WHAT IS BEING ASKED: In the records below, find the line that contains "of follow-up |" and the line that contains "individual ulcers |". Set down exactly those lines and every line between them, and nothing more.
** RECORDS FOR THIS TASK follows **
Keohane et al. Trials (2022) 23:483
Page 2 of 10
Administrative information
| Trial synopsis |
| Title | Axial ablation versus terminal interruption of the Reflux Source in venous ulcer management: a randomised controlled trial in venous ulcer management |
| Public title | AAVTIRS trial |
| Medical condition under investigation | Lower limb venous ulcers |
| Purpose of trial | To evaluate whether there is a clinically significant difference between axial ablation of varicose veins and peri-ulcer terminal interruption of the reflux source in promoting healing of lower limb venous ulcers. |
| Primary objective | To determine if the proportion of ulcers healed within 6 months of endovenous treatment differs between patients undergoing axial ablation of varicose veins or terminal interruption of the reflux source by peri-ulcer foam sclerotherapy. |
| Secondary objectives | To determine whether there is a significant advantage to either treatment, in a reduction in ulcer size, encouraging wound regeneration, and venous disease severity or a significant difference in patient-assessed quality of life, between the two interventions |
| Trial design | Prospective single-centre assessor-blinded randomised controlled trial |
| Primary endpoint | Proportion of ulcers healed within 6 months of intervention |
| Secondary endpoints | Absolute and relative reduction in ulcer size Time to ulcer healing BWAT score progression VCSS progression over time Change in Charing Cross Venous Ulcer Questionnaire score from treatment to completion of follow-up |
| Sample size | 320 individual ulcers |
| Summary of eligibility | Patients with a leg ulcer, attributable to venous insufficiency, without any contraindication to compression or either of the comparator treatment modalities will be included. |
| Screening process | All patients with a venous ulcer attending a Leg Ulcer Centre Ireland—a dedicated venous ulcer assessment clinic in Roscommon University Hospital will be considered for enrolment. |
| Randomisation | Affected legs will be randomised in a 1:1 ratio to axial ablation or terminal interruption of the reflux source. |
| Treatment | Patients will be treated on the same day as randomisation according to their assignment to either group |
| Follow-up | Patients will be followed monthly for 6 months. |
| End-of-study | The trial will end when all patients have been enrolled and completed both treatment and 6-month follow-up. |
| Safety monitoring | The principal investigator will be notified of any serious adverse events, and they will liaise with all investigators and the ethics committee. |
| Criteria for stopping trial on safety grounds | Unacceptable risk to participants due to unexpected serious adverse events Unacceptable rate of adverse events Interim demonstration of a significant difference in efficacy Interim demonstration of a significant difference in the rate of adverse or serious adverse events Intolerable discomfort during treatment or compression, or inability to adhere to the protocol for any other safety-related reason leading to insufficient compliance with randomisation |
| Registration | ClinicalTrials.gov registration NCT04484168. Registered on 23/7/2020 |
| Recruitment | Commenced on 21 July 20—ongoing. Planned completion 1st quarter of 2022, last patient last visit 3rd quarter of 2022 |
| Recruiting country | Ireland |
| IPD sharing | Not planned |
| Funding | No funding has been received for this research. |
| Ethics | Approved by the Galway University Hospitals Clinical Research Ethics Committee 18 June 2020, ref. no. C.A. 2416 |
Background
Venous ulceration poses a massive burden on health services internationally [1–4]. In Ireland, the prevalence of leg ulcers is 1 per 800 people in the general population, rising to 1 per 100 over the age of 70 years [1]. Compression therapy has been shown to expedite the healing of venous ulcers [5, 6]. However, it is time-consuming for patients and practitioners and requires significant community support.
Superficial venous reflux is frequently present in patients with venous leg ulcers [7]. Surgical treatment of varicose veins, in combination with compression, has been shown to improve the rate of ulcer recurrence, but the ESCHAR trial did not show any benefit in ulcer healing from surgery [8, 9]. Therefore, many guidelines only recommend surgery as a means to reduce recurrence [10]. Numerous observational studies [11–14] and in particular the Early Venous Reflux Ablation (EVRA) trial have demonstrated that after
** End of RECORDS FOR THIS TASK **
** RECORDS FOR THIS TASK follows **
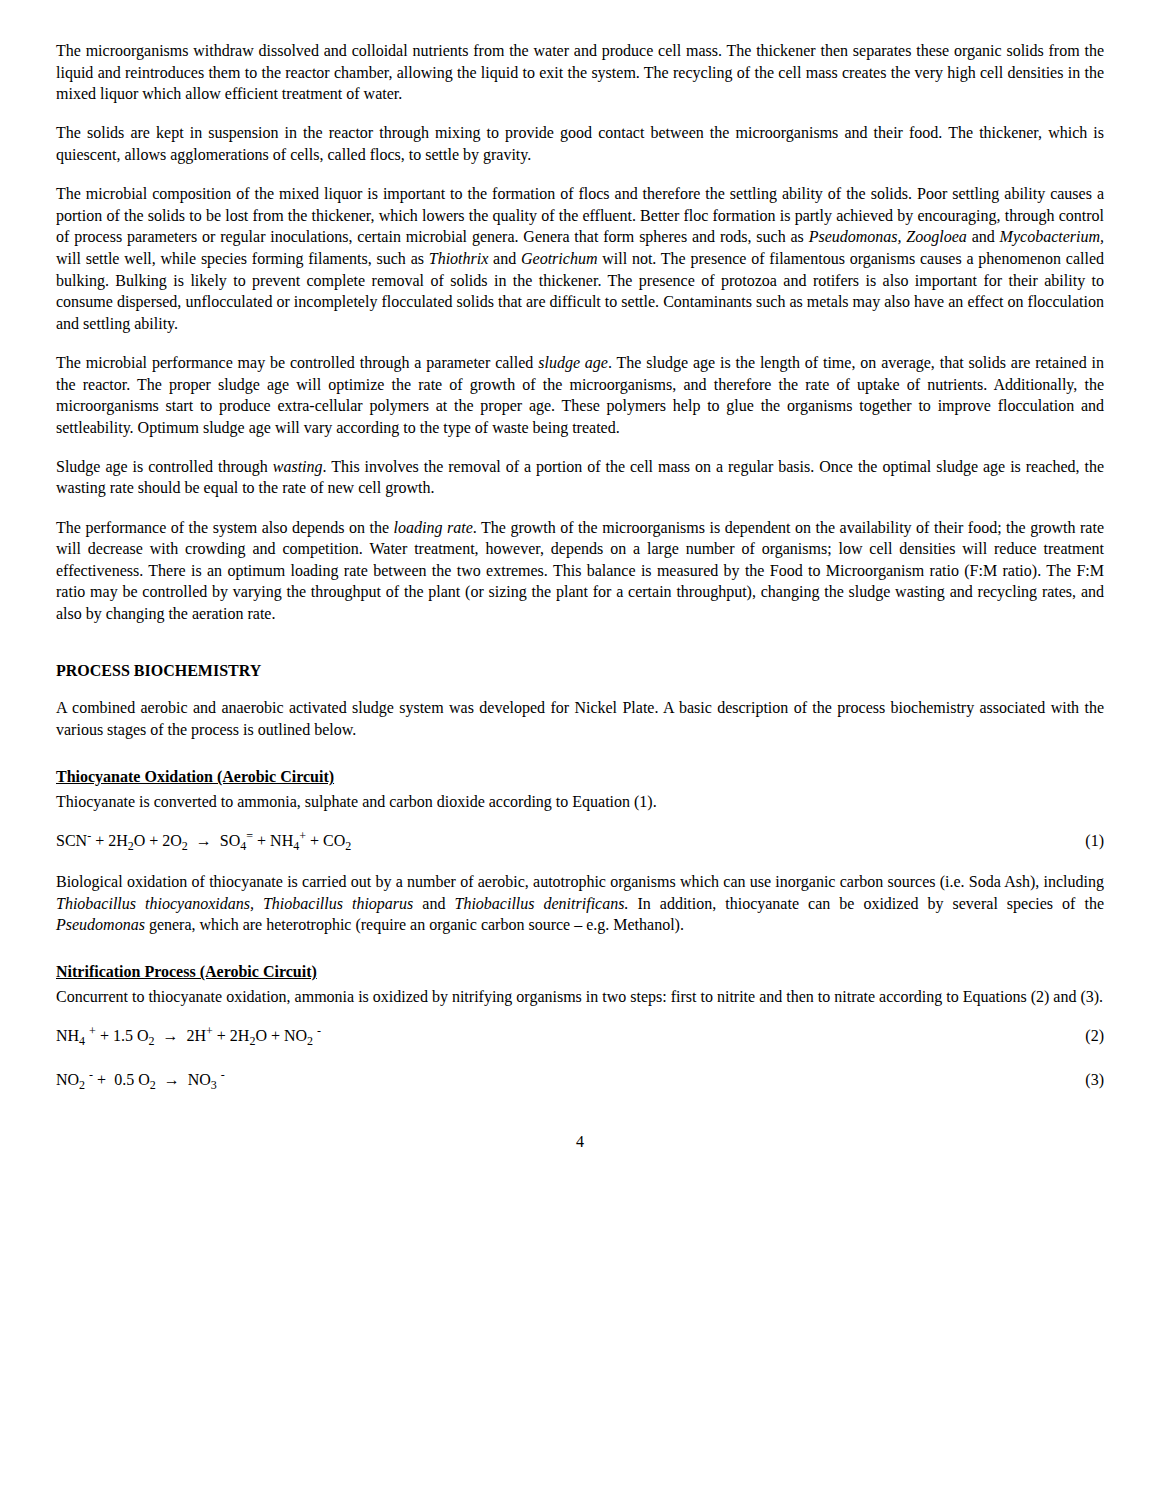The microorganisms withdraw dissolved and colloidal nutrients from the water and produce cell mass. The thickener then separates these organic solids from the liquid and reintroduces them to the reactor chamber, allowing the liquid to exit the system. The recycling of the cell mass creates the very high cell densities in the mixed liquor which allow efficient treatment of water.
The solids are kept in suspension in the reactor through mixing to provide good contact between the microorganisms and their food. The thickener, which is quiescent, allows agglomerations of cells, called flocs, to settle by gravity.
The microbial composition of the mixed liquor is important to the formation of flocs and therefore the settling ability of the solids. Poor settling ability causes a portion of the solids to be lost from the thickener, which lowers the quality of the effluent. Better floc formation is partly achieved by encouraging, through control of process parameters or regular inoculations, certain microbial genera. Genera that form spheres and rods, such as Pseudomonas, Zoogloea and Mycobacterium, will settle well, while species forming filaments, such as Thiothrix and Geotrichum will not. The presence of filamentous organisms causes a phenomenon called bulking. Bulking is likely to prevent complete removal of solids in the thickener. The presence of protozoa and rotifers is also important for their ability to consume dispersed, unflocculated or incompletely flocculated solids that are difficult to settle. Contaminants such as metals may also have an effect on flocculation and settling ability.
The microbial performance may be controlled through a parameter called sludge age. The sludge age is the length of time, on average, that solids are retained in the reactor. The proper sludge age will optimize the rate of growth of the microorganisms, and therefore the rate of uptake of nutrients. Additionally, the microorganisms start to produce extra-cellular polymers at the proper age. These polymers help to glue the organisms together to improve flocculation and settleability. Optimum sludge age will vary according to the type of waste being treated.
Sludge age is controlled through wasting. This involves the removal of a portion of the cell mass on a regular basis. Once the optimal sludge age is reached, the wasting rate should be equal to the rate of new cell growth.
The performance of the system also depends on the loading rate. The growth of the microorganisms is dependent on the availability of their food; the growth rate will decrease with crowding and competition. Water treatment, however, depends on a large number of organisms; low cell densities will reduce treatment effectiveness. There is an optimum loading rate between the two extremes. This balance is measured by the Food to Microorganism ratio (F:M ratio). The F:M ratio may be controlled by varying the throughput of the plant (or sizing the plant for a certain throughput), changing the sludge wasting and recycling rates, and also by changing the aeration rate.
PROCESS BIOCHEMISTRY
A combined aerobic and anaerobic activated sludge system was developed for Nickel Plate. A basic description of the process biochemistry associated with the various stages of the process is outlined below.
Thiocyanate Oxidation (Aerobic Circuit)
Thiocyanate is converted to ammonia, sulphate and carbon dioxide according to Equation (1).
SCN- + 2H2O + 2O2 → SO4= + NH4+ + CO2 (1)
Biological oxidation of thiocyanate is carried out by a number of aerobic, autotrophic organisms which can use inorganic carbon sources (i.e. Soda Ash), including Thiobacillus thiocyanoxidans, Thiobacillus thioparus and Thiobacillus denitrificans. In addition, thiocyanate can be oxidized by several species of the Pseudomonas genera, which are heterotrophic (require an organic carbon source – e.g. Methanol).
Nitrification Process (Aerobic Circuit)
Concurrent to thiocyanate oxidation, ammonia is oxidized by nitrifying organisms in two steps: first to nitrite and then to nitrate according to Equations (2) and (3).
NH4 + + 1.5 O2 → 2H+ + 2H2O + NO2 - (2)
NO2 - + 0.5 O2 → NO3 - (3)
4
** End of RECORDS FOR THIS TASK **
** RECORDS FOR THIS TASK follows **
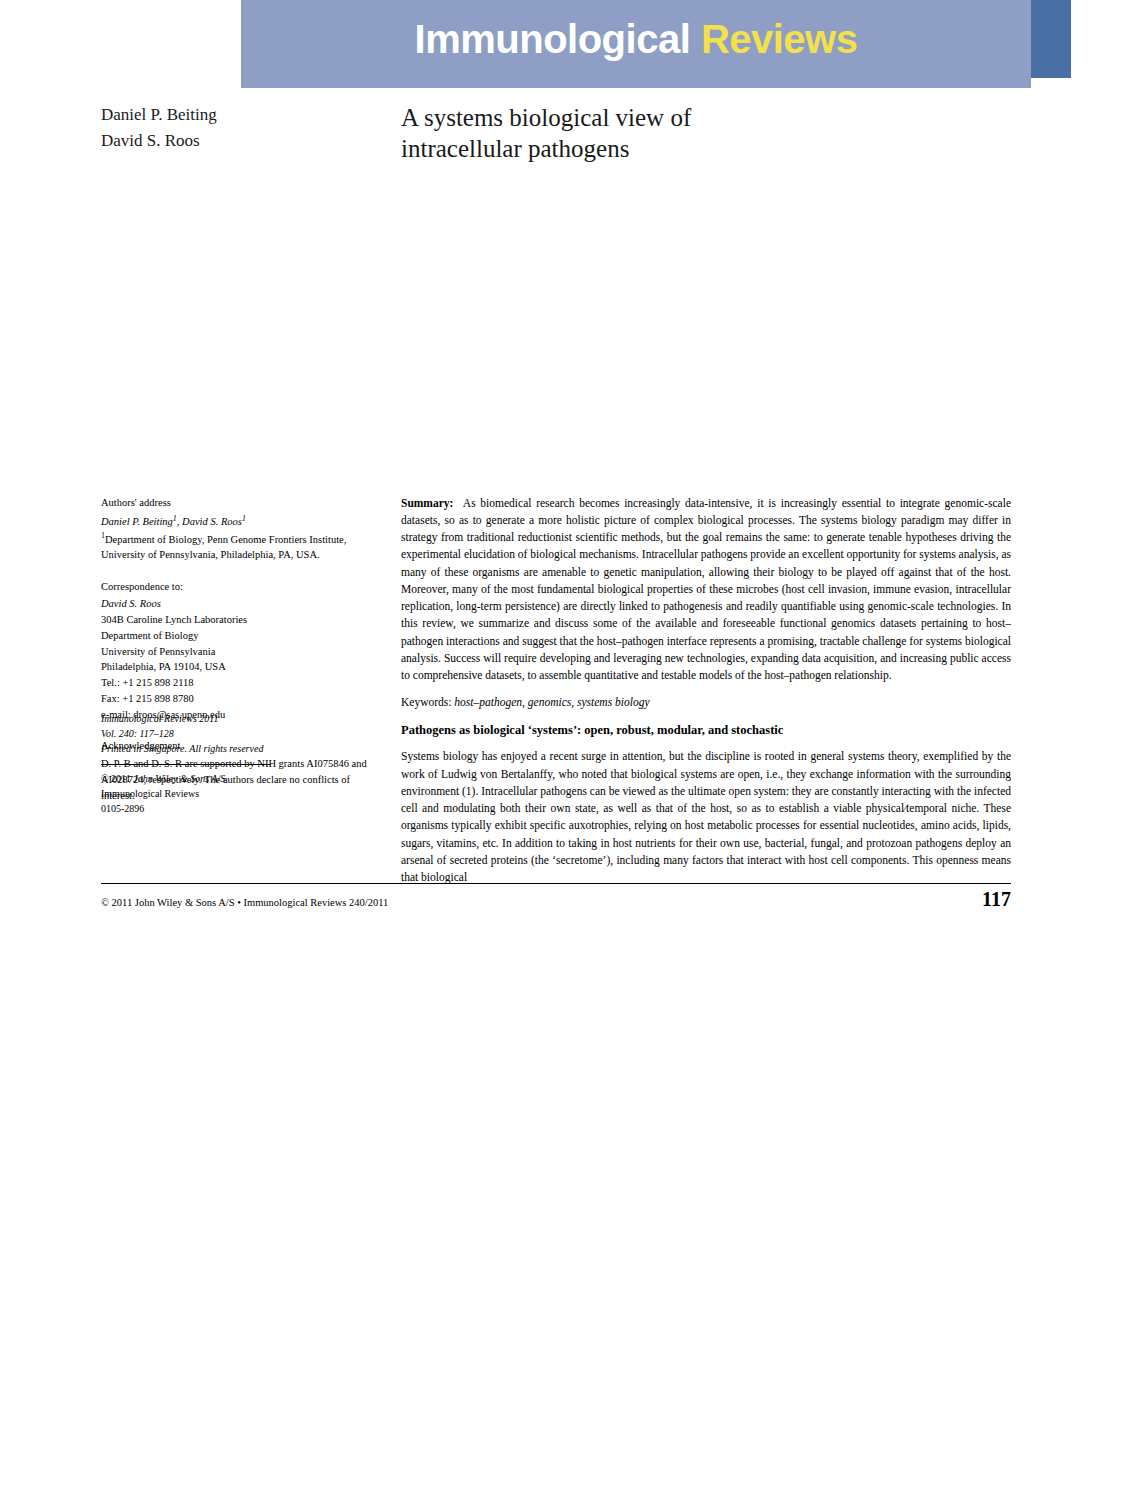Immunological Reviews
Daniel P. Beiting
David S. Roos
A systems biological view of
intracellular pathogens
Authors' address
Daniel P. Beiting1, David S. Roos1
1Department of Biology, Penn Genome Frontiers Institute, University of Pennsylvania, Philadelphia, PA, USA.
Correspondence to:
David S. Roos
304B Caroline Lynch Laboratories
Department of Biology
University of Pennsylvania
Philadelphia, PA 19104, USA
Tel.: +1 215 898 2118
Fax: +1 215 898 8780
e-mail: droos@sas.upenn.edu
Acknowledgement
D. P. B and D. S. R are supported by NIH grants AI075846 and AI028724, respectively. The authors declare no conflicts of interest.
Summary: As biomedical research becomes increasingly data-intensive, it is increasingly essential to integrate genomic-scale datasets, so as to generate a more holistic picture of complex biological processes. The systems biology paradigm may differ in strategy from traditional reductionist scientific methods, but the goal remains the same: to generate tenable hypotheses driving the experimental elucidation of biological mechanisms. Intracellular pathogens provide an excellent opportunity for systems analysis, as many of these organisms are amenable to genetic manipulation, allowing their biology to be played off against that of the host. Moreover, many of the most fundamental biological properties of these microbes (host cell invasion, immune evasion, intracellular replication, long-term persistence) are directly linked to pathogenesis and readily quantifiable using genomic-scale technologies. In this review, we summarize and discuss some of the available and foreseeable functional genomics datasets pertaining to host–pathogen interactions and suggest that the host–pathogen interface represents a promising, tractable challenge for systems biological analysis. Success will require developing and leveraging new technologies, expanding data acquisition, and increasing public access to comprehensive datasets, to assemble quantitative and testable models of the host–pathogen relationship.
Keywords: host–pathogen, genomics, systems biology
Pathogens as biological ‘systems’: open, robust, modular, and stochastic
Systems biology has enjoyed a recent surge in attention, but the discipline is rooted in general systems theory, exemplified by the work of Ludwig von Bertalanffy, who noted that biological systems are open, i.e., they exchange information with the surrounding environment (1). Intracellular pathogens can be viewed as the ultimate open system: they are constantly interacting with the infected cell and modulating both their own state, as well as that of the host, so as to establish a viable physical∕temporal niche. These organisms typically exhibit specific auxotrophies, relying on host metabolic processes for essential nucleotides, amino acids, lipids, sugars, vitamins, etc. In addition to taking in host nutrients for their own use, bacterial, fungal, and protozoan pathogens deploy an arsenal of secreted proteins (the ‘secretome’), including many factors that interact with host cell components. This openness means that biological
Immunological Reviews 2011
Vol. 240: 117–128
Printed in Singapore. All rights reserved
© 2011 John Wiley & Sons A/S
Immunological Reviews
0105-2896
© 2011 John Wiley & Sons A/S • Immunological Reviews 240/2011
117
** End of RECORDS FOR THIS TASK **
EXERCISE RESPONSE:
| Secondary endpoints | Absolute and relative reduction in ulcer size Time to ulcer healing BWAT score progression VCSS progression over time Change in Charing Cross Venous Ulcer Questionnaire score from treatment to completion of follow-up |
| Sample size | 320 individual ulcers |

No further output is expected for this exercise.